Channel 4′s ‘You’re the Boss’
June 17, 2009 by Hew
Or should the title be “Oi Sainsbury’s, you’re the loss!”
Saw first half of this programme last night on Channel 4 and it did make me laugh and cry (well not really, but still). Apparently the idea that a well handled complaint increases loyalty than a customer having no problem at all was “news”. Visit any customer service conference for the past 20years and that will appear on several presentations. TARP, a company I worked for in London, promoted this message time and time again having proven it countless times both statiscally and financially in terms of the bottom line.
The programme followed one customer service manager and his attempts to setup a ‘Customer Surgury’ in a store. The emcumbent customer service manager clearly wasnt sold on this idea and desipte have the CEO’s blessing for the experiment, a general sense of negativity was presented by other colleagues… essentially along the lines of “dont talk to customers, you’ll open a bag of worms”. The ‘hero’ wanted to address problems at first point of contact but quickly found that he certainly had the voice of the customer ringing in his ears but had to face many problems that he couldnt deal with there and then.
Even the ‘quick hits’ of presentation on the produce aisle were brushed away by the stores customer service manager.

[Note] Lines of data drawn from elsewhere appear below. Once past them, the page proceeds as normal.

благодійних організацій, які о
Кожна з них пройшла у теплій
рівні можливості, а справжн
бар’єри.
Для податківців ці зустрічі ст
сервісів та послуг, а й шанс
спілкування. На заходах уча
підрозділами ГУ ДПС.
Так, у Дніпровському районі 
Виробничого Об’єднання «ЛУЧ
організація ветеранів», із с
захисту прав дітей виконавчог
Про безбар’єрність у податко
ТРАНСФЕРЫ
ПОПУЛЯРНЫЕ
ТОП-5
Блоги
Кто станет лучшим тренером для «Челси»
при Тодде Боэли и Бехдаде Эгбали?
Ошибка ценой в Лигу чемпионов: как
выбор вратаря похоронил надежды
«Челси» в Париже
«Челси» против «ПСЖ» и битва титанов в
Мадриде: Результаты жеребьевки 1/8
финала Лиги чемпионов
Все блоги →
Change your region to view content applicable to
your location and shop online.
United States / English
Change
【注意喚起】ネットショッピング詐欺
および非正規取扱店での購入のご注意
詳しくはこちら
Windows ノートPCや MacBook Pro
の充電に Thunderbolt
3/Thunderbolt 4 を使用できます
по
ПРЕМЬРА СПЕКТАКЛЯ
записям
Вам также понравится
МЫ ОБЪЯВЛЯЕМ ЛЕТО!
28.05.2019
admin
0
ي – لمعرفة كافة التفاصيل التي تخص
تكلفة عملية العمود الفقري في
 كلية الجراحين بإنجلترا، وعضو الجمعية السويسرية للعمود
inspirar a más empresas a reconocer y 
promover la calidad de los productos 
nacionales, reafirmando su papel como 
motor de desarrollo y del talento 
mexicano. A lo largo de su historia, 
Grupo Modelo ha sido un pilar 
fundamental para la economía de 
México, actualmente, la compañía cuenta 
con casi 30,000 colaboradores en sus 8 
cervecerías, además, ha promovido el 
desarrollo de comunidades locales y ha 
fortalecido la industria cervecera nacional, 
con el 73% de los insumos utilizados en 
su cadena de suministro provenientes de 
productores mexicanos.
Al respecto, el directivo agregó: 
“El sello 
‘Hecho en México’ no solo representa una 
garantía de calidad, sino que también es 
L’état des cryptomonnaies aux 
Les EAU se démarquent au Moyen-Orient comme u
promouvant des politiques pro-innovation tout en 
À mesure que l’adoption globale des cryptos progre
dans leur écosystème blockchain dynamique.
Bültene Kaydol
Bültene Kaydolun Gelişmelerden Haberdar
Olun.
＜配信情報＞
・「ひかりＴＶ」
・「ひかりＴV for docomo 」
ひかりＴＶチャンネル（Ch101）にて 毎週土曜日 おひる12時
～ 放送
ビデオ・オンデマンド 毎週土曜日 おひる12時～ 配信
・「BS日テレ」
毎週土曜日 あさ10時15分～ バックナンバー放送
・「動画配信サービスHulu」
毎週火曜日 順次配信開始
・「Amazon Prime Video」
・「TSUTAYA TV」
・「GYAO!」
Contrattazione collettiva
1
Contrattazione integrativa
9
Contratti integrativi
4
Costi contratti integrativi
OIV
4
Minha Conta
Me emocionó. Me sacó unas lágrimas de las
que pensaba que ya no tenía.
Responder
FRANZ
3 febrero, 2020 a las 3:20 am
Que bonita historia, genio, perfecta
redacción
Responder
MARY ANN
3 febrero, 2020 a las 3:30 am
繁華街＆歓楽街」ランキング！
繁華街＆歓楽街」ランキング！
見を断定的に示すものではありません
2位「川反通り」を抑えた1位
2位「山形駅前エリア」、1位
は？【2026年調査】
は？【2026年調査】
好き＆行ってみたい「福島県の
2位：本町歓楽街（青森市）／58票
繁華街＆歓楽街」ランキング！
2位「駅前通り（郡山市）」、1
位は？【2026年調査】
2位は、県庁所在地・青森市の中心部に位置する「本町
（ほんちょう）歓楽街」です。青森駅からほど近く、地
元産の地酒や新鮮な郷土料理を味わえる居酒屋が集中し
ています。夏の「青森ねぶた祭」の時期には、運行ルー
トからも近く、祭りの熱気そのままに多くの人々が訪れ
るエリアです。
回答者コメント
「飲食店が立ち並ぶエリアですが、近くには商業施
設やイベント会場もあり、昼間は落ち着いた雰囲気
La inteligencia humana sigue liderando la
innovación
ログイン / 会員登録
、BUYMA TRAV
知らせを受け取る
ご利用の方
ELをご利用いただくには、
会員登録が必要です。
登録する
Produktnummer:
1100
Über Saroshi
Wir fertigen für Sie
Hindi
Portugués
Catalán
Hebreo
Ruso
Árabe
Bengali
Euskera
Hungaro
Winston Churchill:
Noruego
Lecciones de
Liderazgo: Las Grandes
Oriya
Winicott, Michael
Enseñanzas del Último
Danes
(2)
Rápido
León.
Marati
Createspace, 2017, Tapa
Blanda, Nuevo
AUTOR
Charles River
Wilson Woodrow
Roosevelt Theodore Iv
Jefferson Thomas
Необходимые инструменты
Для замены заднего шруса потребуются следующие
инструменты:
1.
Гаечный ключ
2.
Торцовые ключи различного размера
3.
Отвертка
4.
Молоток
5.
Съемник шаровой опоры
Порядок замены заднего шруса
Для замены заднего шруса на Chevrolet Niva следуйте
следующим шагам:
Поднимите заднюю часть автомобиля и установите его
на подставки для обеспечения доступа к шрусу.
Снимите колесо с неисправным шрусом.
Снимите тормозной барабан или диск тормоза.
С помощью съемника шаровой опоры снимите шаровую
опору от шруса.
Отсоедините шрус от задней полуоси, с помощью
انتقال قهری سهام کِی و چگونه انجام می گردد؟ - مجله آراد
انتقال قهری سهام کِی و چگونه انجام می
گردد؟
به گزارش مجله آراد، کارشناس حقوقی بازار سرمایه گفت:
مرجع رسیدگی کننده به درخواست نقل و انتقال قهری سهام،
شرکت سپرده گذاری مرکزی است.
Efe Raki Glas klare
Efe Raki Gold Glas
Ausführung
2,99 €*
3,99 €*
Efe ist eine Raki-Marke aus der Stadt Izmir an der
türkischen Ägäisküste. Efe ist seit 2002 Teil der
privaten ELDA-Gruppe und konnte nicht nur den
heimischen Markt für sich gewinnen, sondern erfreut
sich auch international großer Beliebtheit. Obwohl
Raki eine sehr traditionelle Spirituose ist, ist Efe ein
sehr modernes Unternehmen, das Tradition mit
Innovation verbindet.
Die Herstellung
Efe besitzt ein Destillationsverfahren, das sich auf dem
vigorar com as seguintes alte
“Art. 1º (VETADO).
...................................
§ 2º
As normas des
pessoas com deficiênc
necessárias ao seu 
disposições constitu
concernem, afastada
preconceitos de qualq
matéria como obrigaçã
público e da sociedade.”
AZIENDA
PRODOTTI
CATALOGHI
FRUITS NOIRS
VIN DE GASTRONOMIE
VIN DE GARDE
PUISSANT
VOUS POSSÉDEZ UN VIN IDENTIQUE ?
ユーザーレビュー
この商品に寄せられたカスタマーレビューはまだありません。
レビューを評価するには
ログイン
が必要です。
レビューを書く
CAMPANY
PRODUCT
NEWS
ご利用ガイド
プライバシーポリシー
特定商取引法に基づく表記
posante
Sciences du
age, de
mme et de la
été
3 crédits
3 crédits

The whole idea seemed to be treated as a ‘here today gone tomorrow’ exercise, so the store could get back to ignoring customers as normal.
The fact that he had ten’s of customers making comments in the first few hours of opening the surgery that otherwise would have walked out taking their dissatisfaction with them, was at least acknowledged in the commentry if not by the existing management.
“Oh, what are you doing raising their expectations that anything would be done” the sideplayers said as they threw their two pennies in.
Customer service is a challenge. If not led by management and driven down to the frontline then what hope does effort coming from the front-line up have. Sainsbury’s arent alone, but it seems that customers must work around the processes and ‘thats how it is’ of this Sainsbury’s store. I didnt rate the customer service manager in the store – his priority was sales and not the customer. Of course sales are important but doesnt customers=sales. His body language and tone was of someone hardly committed to the customer cause. No doubt he’s swallowed the corporate rhetoric of “The Customer”.
Not sure how Sainsbury’s viewed this programme. For the part of the programme I caught, management seemed to view this exercise as something to try and then forget. Why not have senior management show a face and get involved in the frontline? Chortling over consumer complaints filled 10minutes of airtime, but I would rather have exposed thelip service of large retail outlets by having customers put decision-makers to the sword… not hide behind the well intentioned efforts of committed individuals.